Memory limit added

DISCOVAR de novo now has an argument MAX_MEM_GB that can be used to limit memory usage to roughly the given amount. This can be useful on very large shared-memory systems.

Multiple sample support added

We have added support for assembly of multiple related samples to DISCOVAR de novo. For example,

READS="sample:T :: t.bam + sample:N :: n.bam"

will assemble together data from two bam files t.bam and n.bam, and in so doing keep track of their sample identities as “T” and “N”. These sample identities are carried forward and may be seen during visualization, for example to show the number of reads from each sample supporting a given edge. This feature is compatible with the FASTQ support described in the previous post. We will add full documentation later.

FASTQ support added

We’ve added FASTQ support to DISCOVAR de novo. Pretty much any reasonable syntax for READS="..." including “globable” wild card characters should be interpreted correctly.
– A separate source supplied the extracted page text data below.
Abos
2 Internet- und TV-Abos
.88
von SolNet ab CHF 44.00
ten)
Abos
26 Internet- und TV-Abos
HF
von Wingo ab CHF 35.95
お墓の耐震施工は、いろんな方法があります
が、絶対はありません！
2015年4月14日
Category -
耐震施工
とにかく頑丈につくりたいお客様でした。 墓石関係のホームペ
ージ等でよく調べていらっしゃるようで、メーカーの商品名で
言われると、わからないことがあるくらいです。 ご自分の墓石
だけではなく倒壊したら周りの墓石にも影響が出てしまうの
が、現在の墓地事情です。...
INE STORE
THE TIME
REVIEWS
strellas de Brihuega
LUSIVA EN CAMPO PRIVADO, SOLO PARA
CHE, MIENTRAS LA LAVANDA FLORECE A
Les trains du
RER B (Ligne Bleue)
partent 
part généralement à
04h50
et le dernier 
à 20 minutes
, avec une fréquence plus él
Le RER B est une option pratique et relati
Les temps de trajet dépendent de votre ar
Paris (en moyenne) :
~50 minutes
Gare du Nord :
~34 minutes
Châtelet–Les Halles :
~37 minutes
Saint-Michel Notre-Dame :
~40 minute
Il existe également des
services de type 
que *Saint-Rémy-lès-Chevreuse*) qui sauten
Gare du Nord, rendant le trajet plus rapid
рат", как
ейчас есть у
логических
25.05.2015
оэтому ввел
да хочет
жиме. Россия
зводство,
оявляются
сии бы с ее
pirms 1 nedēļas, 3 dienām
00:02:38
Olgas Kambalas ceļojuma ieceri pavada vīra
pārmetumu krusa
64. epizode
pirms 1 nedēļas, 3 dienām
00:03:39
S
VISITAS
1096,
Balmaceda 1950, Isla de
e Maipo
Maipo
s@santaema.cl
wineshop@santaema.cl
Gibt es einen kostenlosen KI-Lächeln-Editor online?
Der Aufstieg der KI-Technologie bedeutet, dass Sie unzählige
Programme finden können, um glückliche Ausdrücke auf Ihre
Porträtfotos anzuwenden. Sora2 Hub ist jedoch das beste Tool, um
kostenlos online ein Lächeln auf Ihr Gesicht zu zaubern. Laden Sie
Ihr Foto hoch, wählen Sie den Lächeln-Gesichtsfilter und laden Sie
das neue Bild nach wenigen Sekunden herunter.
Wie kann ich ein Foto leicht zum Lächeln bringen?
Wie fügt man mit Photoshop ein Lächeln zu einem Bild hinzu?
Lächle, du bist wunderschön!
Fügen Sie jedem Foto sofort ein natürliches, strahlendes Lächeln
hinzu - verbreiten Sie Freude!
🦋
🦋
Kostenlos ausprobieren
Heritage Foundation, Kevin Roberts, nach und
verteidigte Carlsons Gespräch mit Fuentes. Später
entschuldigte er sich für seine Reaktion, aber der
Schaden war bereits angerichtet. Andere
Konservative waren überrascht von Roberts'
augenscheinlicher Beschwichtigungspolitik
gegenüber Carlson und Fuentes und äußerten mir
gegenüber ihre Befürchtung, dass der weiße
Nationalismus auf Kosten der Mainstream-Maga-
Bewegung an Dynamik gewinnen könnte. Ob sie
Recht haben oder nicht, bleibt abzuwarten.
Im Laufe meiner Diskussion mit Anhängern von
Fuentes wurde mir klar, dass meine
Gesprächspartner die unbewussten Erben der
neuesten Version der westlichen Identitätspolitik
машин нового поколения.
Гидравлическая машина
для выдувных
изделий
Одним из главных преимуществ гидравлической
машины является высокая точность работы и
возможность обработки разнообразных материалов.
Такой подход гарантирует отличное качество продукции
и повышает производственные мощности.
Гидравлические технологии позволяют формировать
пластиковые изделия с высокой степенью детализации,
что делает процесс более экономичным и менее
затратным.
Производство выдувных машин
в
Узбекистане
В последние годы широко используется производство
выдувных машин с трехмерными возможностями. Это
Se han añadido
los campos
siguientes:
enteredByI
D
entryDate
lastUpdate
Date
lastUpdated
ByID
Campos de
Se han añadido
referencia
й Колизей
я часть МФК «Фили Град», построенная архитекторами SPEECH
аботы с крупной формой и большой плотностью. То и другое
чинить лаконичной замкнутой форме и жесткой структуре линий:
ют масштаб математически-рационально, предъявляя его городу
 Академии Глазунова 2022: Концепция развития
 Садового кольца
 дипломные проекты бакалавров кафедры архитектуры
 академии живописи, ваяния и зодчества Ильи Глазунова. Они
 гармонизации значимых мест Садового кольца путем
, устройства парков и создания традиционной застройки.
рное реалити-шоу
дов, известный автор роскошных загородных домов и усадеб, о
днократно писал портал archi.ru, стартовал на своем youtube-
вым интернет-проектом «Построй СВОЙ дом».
The interlaced and non-interlaced cases should be correctly distinguished. Allowed suffixes are .fastq, .fastq.gz, .fq and .fq.gz. We will provide detailed documentation later.

Memory guidelines

DISCOVAR de novo requires roughly 2 bytes of memory for each base of input data. The program now provides feedback for a given run. For example, if you have only 1 byte of memory per base, a warning will be issued. We have also fixed bugs associated with having more than 231 (about two billion) reads.

Checking read pair chimerism

DISCOVAR de novo now reports the fraction of read pairs that appear to be chimeric. Fractions of around 1% are expected and probably due to artifacts of read mapping within the assembly. Fractions much higher than this are indicative of a serious problem, most likely a computational scrambling of the read pairs defined as input to DISCOVAR de novo.